Somehow in this maelstrom some people came to assume (or at least claimed to assume) that whatever happened was what I had recommended, even though I was publicly and privately critical of the lawlessness and lack of reform progress. For a few people this has continued despite the fact that I have not advised the Russian government for six years or even been to Russia for five years. Wedel writes in just this nonsensical vein. For many years I have publicly and repeatedly denounced the scandals of privatization such as the "shares for loans" deals, and published articles and books describing and criticizing the lawlessness and corruption in Russia (including The Rule of Law and Economic Reform in Russia, 1997).

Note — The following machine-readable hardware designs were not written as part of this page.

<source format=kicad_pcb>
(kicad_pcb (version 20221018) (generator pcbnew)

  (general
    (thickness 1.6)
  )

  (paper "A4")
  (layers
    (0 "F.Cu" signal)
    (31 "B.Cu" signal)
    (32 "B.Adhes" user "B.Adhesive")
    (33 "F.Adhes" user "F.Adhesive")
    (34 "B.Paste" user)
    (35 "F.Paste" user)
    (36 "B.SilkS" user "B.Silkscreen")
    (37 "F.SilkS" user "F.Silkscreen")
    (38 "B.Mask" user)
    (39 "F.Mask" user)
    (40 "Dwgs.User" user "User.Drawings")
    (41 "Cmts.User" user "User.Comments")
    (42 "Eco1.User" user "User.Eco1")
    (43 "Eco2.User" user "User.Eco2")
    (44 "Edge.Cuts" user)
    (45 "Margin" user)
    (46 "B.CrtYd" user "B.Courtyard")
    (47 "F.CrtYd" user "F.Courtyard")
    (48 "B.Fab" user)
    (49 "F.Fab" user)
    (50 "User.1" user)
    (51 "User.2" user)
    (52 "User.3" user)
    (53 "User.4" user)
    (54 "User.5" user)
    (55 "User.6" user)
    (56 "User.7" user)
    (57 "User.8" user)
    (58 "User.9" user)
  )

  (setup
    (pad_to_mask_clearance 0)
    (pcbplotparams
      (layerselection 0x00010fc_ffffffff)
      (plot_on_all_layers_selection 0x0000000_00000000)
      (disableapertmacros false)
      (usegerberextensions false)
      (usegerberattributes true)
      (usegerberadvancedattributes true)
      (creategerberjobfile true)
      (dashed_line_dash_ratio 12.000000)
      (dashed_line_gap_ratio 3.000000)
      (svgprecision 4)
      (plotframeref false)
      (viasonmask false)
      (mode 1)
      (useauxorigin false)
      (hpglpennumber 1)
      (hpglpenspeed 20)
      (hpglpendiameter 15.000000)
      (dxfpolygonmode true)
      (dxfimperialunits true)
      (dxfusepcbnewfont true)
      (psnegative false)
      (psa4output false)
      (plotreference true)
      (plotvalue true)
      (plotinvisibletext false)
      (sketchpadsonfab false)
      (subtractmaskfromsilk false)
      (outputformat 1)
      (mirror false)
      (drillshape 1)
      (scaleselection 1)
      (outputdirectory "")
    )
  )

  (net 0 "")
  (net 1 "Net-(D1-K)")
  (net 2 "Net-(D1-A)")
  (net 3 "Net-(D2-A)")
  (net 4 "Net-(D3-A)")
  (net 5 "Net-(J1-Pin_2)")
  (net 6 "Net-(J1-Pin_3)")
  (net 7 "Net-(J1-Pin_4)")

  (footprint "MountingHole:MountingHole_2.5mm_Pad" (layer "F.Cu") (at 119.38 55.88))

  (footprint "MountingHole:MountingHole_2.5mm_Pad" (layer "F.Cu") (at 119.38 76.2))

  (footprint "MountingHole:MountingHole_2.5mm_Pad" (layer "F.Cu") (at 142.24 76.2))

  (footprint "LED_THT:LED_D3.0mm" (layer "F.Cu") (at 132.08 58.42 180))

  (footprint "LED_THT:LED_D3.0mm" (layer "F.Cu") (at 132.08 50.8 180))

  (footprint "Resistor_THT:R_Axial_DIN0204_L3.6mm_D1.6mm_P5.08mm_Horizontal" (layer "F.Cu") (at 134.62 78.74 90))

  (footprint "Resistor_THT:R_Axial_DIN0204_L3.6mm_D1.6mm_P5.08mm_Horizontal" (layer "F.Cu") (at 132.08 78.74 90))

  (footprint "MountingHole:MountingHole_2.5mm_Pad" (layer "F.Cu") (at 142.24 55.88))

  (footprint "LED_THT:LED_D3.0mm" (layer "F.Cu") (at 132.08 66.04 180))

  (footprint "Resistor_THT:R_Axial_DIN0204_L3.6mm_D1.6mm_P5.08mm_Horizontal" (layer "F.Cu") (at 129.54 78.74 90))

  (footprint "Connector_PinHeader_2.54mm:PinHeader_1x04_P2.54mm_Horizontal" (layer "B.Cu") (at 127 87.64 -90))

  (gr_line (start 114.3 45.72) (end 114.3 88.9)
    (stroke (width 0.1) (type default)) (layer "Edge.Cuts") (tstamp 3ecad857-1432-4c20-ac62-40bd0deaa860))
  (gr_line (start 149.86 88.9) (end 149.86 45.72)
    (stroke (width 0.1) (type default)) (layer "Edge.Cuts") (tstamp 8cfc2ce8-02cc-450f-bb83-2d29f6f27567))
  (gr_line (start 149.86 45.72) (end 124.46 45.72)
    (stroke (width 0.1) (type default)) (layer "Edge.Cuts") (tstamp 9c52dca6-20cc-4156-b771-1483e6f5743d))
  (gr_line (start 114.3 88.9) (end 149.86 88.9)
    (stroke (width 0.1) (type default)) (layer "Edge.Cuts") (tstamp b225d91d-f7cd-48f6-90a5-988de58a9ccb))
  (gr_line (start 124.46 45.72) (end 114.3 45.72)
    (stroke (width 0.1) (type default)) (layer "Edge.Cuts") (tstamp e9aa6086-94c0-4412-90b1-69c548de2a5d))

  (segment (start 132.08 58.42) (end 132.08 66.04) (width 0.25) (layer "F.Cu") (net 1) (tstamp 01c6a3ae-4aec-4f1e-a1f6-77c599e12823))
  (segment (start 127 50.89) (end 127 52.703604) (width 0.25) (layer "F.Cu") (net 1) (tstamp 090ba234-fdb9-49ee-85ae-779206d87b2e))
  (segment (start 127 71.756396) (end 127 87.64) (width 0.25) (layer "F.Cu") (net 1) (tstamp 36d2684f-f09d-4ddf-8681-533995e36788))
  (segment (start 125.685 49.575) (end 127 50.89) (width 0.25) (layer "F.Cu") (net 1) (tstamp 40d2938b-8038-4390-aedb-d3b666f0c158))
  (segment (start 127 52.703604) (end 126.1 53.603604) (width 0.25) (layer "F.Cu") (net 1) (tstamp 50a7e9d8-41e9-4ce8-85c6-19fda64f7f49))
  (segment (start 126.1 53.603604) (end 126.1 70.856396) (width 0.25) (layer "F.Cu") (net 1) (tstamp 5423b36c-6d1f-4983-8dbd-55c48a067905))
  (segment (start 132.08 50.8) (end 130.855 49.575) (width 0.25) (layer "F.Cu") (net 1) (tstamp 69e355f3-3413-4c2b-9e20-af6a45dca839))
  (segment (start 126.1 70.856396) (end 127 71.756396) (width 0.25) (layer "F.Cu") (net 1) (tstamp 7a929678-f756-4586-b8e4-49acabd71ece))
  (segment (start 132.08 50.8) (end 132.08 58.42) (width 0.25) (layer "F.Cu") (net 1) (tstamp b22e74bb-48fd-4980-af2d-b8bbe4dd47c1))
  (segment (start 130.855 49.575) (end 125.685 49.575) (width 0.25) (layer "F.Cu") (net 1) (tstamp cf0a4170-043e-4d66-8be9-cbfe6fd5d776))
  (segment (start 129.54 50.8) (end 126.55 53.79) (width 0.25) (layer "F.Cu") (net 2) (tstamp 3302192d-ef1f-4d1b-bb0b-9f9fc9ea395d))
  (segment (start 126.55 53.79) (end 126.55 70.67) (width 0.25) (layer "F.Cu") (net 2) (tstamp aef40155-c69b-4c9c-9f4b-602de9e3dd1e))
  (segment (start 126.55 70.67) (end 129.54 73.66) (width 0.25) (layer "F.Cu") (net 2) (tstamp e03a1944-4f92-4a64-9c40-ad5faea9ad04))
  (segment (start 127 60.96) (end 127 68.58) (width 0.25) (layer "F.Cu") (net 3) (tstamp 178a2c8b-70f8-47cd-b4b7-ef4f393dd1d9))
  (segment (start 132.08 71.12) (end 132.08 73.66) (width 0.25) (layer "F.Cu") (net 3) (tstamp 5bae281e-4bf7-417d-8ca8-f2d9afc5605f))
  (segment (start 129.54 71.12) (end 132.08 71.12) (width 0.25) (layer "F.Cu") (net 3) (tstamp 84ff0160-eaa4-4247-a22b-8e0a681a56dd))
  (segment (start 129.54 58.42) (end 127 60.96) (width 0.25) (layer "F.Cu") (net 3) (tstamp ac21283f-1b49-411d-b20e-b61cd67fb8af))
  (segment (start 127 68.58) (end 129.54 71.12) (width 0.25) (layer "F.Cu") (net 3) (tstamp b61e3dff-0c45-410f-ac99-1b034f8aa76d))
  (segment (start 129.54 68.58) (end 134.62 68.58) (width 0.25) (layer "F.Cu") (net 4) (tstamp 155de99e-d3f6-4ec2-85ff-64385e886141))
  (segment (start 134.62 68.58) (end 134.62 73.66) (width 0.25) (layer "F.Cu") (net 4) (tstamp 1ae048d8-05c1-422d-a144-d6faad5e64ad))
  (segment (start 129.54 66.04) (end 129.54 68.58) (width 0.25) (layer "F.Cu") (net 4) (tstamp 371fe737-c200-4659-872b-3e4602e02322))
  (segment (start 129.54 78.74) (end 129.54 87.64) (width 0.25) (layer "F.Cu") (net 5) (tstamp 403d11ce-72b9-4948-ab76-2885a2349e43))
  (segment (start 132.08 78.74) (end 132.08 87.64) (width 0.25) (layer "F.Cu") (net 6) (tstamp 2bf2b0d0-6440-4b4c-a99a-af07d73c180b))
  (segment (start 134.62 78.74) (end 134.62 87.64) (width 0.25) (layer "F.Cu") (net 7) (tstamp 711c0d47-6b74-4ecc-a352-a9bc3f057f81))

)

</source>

Dr. Wedel deliberately and systematically mixes personal references to me, the Harvard Institute for International Development (HIID) and other Western advisers, so that she can rope me into her phony conspiracy theories. The HIID projects she refers to were directed by Professor Andrei Shleifer at Harvard, and I had no role in those projects. She seemingly can't understand that I had a completely separate project, and that I resigned from advising the Russian government as of January 1994. One and one half years later, I became director of HIID in July 1995, and Professor Shleifer's project was one of sixty or so ongoing HIID projects around the world. During the period in which I directed HIID (1995-99), I stayed completely away from any personal involvement in any Russian advisory work, consistent with my public resignation in 1994. Moreover, when dubious practices in Professor Shleifer's project came to the attention of the U.S. Agency for International Development (USAID) and myself in the spring of 199 7, USAID and I worked together to close the project immediately.

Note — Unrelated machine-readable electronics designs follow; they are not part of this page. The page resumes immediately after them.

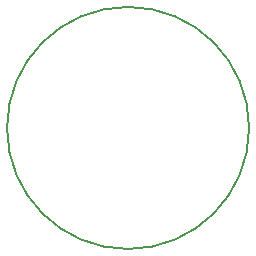
<source format=gbr>
%TF.GenerationSoftware,KiCad,Pcbnew,9.0.2*%
%TF.CreationDate,2025-07-03T20:52:15-07:00*%
%TF.ProjectId,solder,736f6c64-6572-42e6-9b69-6361645f7063,rev?*%
%TF.SameCoordinates,Original*%
%TF.FileFunction,OtherDrawing,Comment*%
%FSLAX46Y46*%
G04 Gerber Fmt 4.6, Leading zero omitted, Abs format (unit mm)*
G04 Created by KiCad (PCBNEW 9.0.2) date 2025-07-03 20:52:15*
%MOMM*%
%LPD*%
G01*
G04 APERTURE LIST*
%ADD10C,0.150000*%
G04 APERTURE END LIST*
D10*
%TO.C,BT1*%
X148953829Y-78073649D02*
G75*
G02*
X128453829Y-78073649I-10250000J0D01*
G01*
X128453829Y-78073649D02*
G75*
G02*
X148953829Y-78073649I10250000J0D01*
G01*
%TD*%
M02*

</source>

Dr. Wedel writes darkly that "it is unclear who paid Sachs and his team." As I have explained repeatedly to her, and to anyone else that had the slightest interest, I received my academic salary for my work in Russia, with my leave time from Harvard University covered mainly by the United Nations University in Helsinki in early 1992, and thereafter by the advisory project supported by the Ford Foundation and the Swedish government during 1992-93. USAID supported a small amount of my summer academic salary, probably a total of a month or two. Of course, I never invested a penny in Russia, or in any other country in which I have served as an economic adviser. Nor did I engage in any consulting services for private businesses or investors involved with the Russian economy.